*** Opening of THE INPUT ***

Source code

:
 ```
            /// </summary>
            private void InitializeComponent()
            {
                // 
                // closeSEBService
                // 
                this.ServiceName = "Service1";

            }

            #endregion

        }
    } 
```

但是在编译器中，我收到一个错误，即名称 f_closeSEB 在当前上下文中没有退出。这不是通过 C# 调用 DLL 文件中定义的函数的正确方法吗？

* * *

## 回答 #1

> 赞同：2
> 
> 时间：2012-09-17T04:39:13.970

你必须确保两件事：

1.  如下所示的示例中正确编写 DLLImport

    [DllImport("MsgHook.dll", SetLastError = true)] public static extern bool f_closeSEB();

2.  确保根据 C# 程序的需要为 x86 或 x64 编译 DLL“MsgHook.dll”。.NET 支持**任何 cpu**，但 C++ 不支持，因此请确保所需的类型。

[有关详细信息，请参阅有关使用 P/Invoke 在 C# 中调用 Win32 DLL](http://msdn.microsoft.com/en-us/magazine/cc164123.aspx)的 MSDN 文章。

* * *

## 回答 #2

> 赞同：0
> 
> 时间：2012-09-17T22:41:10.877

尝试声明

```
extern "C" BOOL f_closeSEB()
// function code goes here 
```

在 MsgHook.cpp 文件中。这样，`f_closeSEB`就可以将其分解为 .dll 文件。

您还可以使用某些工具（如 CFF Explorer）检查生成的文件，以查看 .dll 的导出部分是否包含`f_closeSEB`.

*** Close of THE INPUT ***
*** Opening of THE INPUT ***

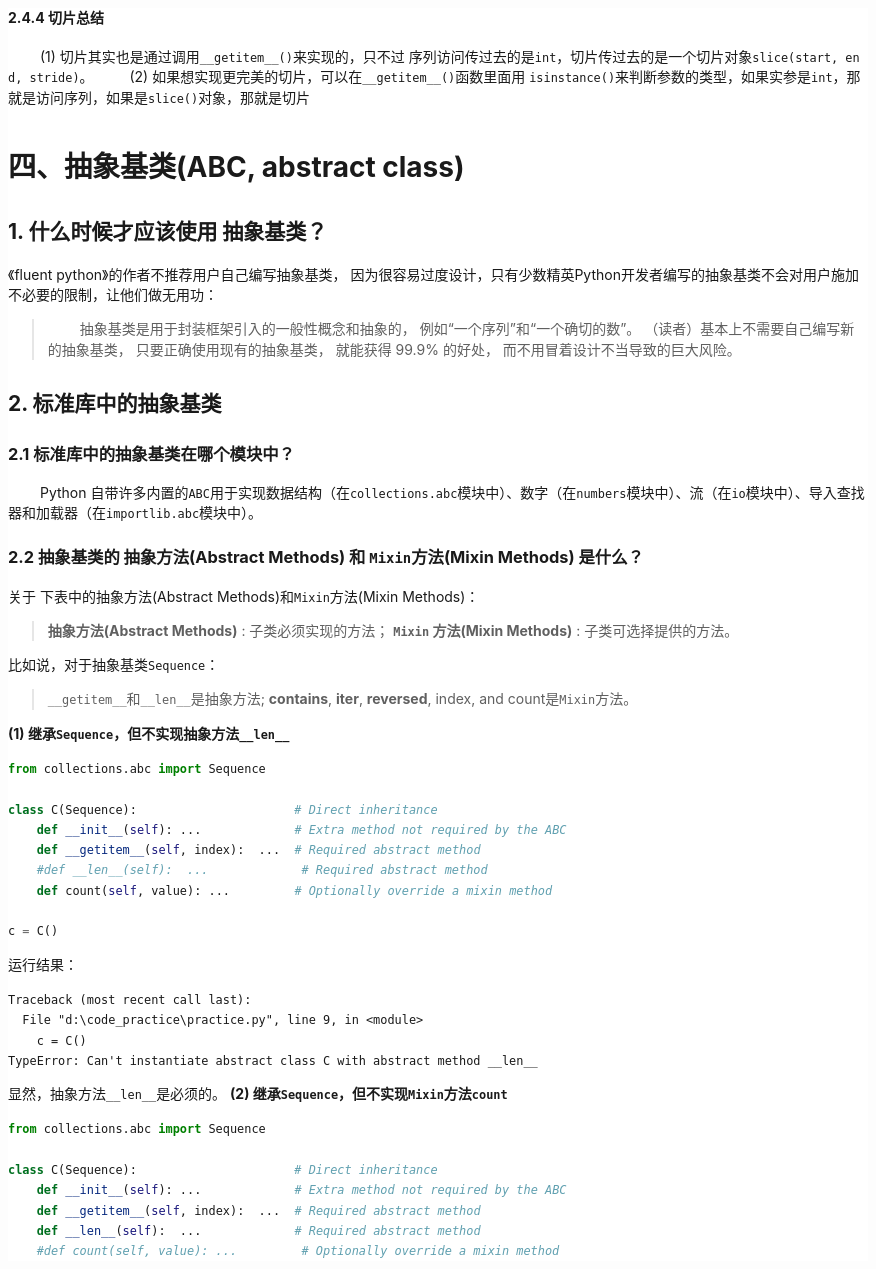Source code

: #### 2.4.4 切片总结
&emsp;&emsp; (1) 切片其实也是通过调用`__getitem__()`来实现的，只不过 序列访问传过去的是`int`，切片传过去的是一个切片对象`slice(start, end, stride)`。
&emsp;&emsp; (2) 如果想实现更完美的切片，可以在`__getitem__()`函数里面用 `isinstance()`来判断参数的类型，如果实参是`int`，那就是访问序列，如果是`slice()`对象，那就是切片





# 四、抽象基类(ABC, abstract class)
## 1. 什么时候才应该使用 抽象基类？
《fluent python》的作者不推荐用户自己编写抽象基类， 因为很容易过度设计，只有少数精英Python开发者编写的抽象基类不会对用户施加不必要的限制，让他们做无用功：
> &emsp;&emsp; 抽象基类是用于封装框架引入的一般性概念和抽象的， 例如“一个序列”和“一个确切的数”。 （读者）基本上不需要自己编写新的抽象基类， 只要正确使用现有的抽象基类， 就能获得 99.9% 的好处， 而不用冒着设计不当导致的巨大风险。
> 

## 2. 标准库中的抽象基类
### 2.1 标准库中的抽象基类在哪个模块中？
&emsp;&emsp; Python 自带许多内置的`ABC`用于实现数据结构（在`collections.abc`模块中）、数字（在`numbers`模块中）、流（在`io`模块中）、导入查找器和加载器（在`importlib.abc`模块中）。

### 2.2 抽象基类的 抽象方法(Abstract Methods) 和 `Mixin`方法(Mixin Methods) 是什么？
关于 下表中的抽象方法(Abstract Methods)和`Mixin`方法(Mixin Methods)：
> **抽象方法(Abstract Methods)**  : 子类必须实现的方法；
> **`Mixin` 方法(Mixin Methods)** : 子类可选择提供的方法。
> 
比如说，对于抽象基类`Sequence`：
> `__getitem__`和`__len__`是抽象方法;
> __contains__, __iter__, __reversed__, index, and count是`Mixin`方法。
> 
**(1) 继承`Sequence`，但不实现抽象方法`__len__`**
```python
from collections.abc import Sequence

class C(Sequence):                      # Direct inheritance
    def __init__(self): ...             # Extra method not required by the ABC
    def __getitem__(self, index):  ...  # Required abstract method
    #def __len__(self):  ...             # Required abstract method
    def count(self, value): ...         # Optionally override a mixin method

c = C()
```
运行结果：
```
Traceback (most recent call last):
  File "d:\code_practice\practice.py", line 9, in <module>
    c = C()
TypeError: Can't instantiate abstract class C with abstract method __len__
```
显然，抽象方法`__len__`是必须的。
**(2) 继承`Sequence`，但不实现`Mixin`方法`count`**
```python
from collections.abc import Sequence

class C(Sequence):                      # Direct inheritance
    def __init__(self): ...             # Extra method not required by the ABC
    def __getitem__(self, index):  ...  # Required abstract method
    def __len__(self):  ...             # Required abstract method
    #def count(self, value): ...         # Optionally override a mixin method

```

*** Close of THE INPUT ***

Extract all lines of the records above that include "Sequence".

比如说，对于抽象基类`Sequence`：
**(1) 继承`Sequence`，但不实现抽象方法`__len__`**
from collections.abc import Sequence
class C(Sequence):                      # Direct inheritance
**(2) 继承`Sequence`，但不实现`Mixin`方法`count`**
from collections.abc import Sequence
class C(Sequence):                      # Direct inheritance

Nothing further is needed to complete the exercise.